[Cinéma] – VOST (JP) – De Genki Kawamura
Avec Masaki Suda, Mieko Harada, Masami Nagasawa
1h 44min / Drame
+ Hot dog – 2019/FR/6mn (court métrage précédant le film)
Synopsis et critique : Utopia
Le soir du 31 décembre, Izumi rend visite à sa mère pour les fêtes de fin d’année, mais elle n’est pas chez elle. Inquiet, il se lance à sa recherche et la retrouve finalement sur une balançoire d’un parc voisin où elle semble perdue, seule, insensible au froid de cette nuit d’hiver. Première manifestation de la maladie qui la ronge, cet événement est le signe de l’inexorable perte de mémoire à laquelle est désormais condamnée Yuriko. Pourtant, il faudra du temps à Izumi pour se rendre à l’évidence et accepter le mal dont souffre sa mère. Il faudra du temps, un diagnostic médical sans appel et la traversée houleuse de souvenirs déchirants qui le rongent silencieusement depuis des années.
N’oublie pas les fleurs nous raconte cette traversée du silence par deux êtres qui s’aiment mais ne se comprennent plus, enlisés dans leurs secrets, tabous et autres regrets jusqu’à ce que la perte de la mémoire liée à la maladie vienne les pousser dans leurs retranchements et leur ré-apprendre à se découvrir lentement, délicatement, déplaçant ainsi la réflexion de la maladie vers ce qui constitue notre humanité profonde : nos souvenirs et l’émotion qui leur est liée.

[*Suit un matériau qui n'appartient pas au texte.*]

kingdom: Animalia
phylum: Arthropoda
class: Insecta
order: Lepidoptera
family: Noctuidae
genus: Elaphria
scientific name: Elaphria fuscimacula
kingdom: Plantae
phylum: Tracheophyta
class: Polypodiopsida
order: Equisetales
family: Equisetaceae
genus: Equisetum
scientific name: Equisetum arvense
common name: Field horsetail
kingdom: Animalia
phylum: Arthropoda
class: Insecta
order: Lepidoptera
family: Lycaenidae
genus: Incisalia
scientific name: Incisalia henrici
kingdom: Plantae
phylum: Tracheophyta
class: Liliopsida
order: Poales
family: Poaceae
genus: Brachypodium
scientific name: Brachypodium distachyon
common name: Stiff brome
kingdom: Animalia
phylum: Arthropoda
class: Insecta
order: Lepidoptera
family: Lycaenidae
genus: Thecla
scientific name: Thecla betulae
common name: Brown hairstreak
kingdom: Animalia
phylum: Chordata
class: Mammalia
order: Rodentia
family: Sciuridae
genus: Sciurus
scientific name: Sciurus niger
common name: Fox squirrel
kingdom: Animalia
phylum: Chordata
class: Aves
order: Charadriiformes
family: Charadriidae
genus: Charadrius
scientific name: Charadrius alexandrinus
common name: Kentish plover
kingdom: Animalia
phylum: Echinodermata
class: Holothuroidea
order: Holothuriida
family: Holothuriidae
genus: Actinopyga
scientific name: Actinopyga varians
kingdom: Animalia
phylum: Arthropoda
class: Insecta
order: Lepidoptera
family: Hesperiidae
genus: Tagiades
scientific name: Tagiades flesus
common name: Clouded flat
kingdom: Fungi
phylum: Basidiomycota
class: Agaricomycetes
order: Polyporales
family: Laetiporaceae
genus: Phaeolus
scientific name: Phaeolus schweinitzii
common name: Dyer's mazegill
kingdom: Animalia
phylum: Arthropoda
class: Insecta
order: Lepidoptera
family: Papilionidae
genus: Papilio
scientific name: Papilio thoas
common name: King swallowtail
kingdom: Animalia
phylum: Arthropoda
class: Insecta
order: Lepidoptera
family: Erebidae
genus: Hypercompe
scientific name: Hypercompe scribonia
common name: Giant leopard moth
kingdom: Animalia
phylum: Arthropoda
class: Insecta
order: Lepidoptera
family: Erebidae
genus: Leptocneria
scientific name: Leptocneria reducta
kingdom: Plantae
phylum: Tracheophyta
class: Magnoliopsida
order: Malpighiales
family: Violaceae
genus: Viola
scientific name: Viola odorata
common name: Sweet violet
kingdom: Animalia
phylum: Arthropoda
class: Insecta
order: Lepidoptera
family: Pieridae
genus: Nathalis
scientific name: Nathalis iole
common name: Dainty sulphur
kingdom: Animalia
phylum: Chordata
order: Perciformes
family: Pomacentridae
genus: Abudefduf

À mesure que les souvenirs de Yuriko s’estompent, ceux de l’enfance d’Izumi ressurgissent. En prenant soin de sa mère, il tente de comprendre ce qui l’a éloigné de celle qui l’a élevé seule en l’absence de son père. Il s’interroge sur le sens de leur relation, pour retrouver l’essentiel de ce qui leur reste à présent et se réconcilier avec toute une part de lui-même, au moment où il va devenir père à son tour.
N’oublie pas les fleurs, vous l’aurez compris, ne se réduit pas à un énième film sur la maladie d’Alzheimer. L’héroïne est professeur de piano et tout au long du film, on évolue dans l’univers de la musique, forcément chargé d’émotions, notamment à travers Les Rêveries de Schumann, un morceau qui revient plusieurs fois au cours du récit, comme pour mieux ponctuer certains événements. Une sensibilité que le réalisateur met en contraste avec la machine virtuelle à laquelle travaillent Izumi et sa compagne dans leur studio de musique, pour créer cette femme au visage suffisamment flou pour que chacun s’y projette, et aux mille et une données emmagasinées pour lui permettre de créer le morceau idéal à la convenance de son usager.
Présenté en compétition à San Sebastián, N’oublie pas les fleurs marque les débuts derrière la caméra de Genki Kawamura. Il s’est auparavant distingué en tant que producteur, en particulier de films d’animation importants. Il adapte ici à l’écran son propre roman écrit en 2019, grand succès au Japon : « Mon désir de faire ce film remonte à quelques années, lorsque j’ai réalisé que ma grand-mère commençait à oublier des choses. On lui a diagnostiqué la maladie d’Alzheimer et j’ai décidé d’écrire un roman à ce sujet. Lorsqu’il a été question d’éventuellement adapter ce livre, je me suis dit que l’histoire m’était trop personnelle pour que je laisse quelqu’un d’autre réaliser ce projet. C’était ma grand-mère, il fallait que ça devienne mon film. » C’est donc tout naturellement dans cette magnifique expérience professionnelle et émotionnelle qu’il va puiser une riche palette de couleurs pour incarner ses personnages et les faire vibrer ensemble, dans cette relation mère-fils empreinte de douceur, de pureté, de tendresse et de poésie.